• _Written instruction a_: In the article on the proposed Sikh regiment, who is named as chairman of the defence select committee?

• _Passage_:

THE army is looking at plans for a new Sikh regiment that could “bring communities together” and make the military “much more representative of the population”, according to Paul Uppal MP, who proposed the idea.
The new unit, which the head of the British Army is looking into, would have a “Sikh ethos”, Uppal, the Conservative MP for Wolverhampton South West, and whose great-grandfather fought in the First World War, told Eastern Eye.
Recruitment from the black, Asian and minority ethnic communities in the armed forces has been improving, but was nowhere near where it needed to be, MPs heard during a debate on the issue in the House of Commons on Monday (23).
The proposal also includes the possibility of a reserve company and wouldn’t necessarily be made up of only Sikh soldiers, Uppal said. He added that he and Rory Stewart, chairman of the defence select committee, had written a letter to Mark Francois, the armed forces minister, and Julian Brazier, under-secretary of state at the Ministry of Defence (MoD), suggesting the move.
“It could have a Sikh ethos. As a principle, it is a positive thing, it is open to everybody. The whole essence of Sikhism is to be open to everybody. It’s about being a better human being,” Uppal said.

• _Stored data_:
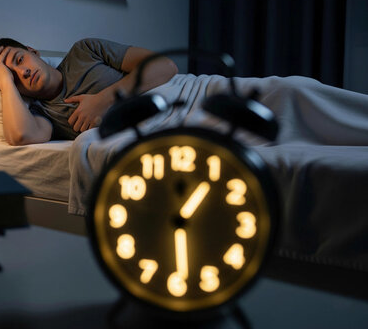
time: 1:28
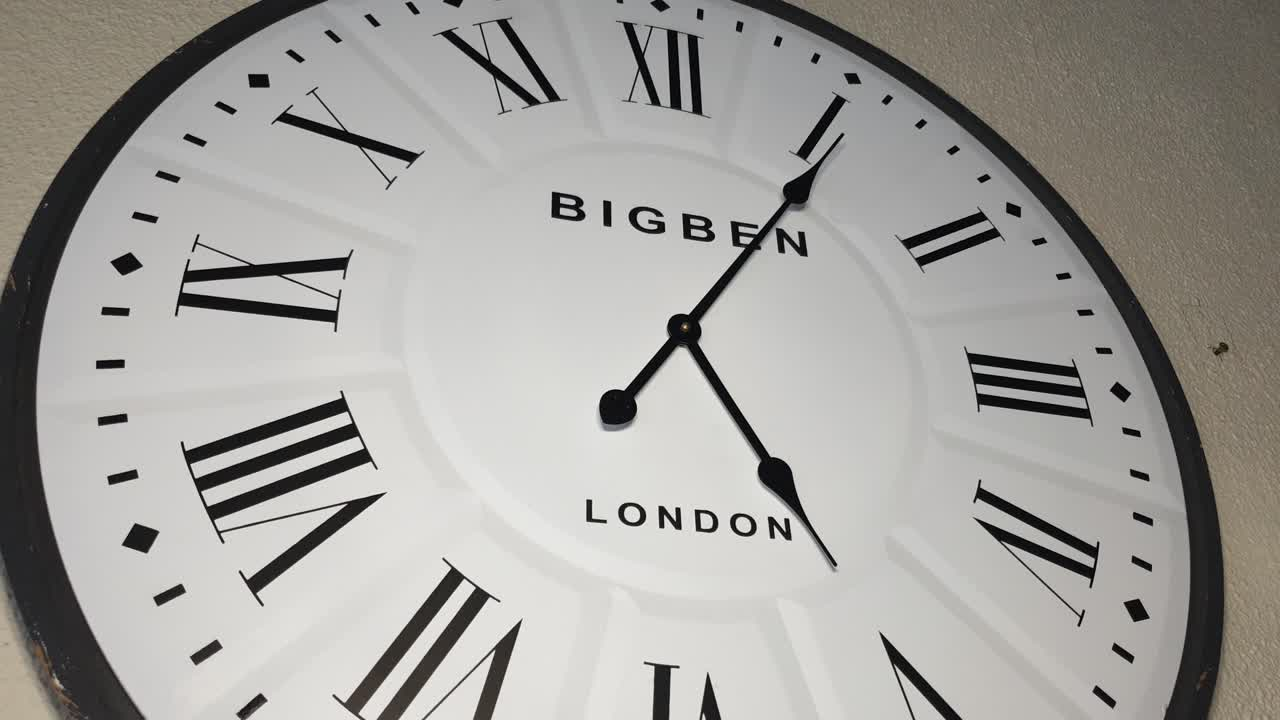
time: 5:05
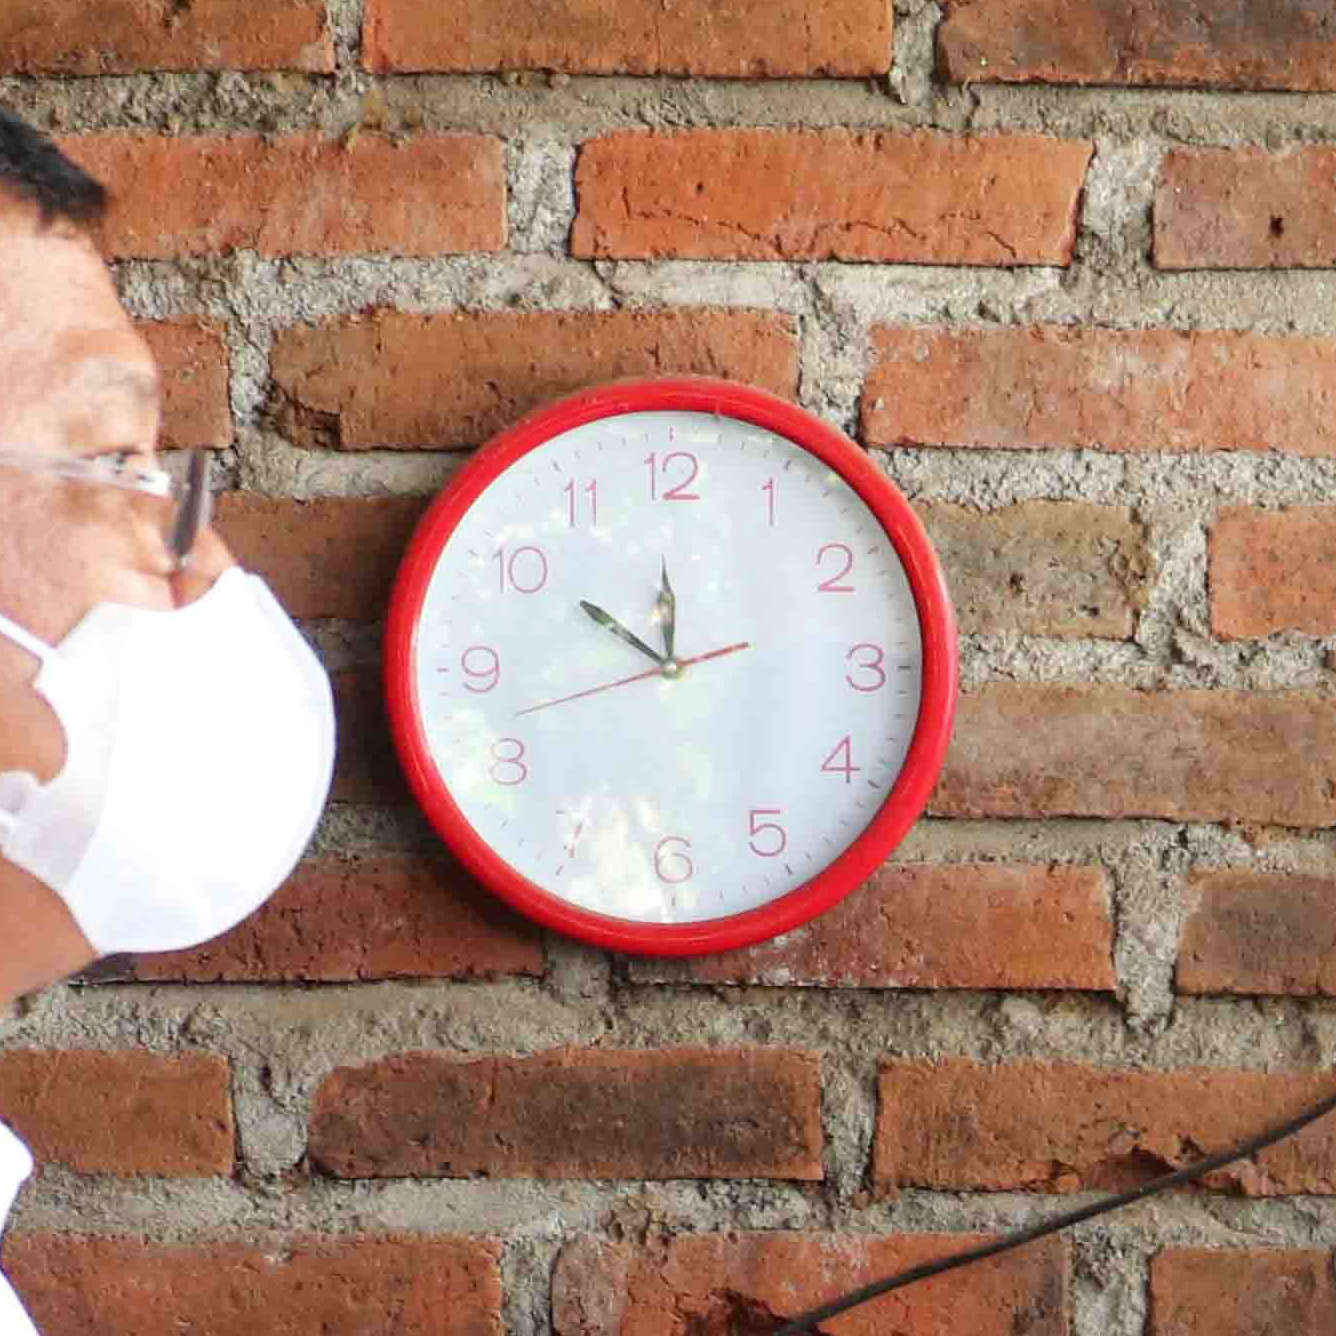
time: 11:50
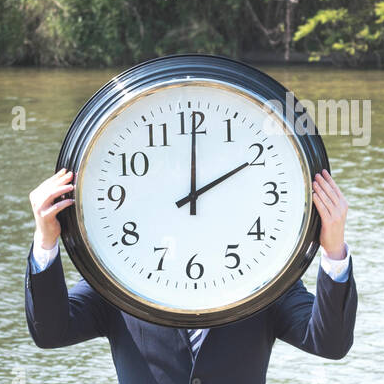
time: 2:00
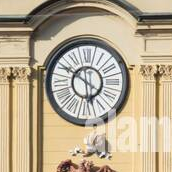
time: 5:50
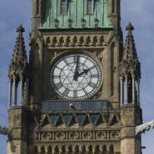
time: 2:01
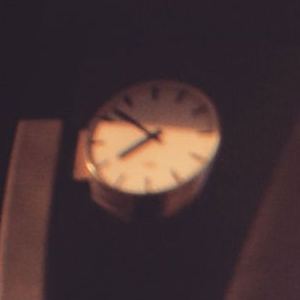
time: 7:52
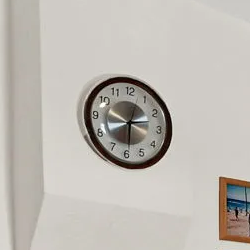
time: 2:29
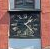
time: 1:23
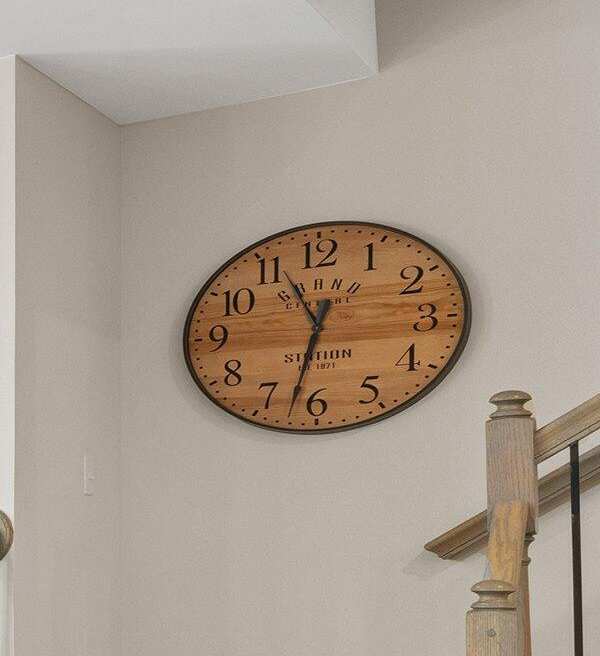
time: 12:32
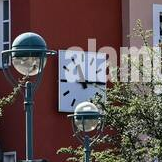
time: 11:14
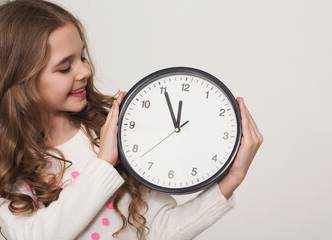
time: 11:55
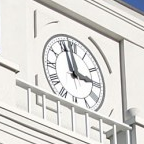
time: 2:56
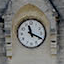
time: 11:19
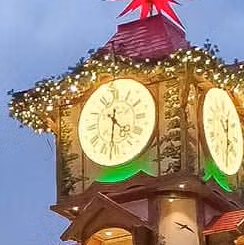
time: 4:31
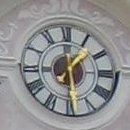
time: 1:29
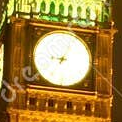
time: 9:04
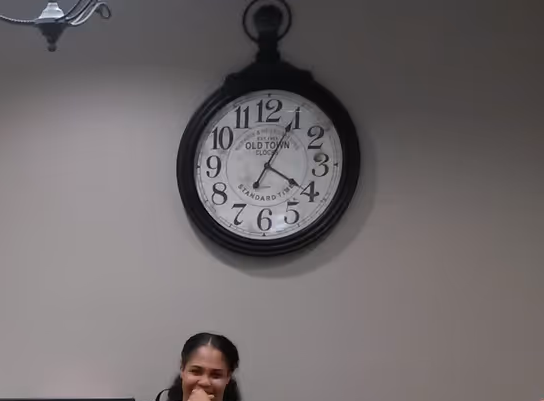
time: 4:04
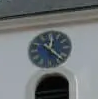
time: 12:22
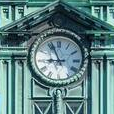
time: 8:56
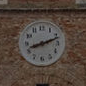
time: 8:11
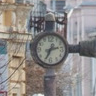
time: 2:34
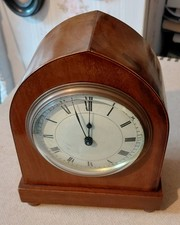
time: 11:56
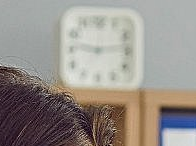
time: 9:13
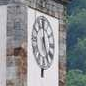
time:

• _Written instruction b_: Starting at the line of the listing that contains "time: 11:19" and ending at the end of the listing, put those lines into a Markdown table with the columns Row and Line. Leave out the pictures and any blank lines.

• _Exercise result a_: Rory Stewart

• _Exercise result b_:
| Row | Line |
|---|---|
| 1 | time: 11:19 |
| 2 | time: 4:31 |
| 3 | time: 1:29 |
| 4 | time: 9:04 |
| 5 | time: 4:04 |
| 6 | time: 12:22 |
| 7 | time: 8:56 |
| 8 | time: 8:11 |
| 9 | time: 2:34 |
| 10 | time: 11:56 |
| 11 | time: 9:13 |
| 12 | time: |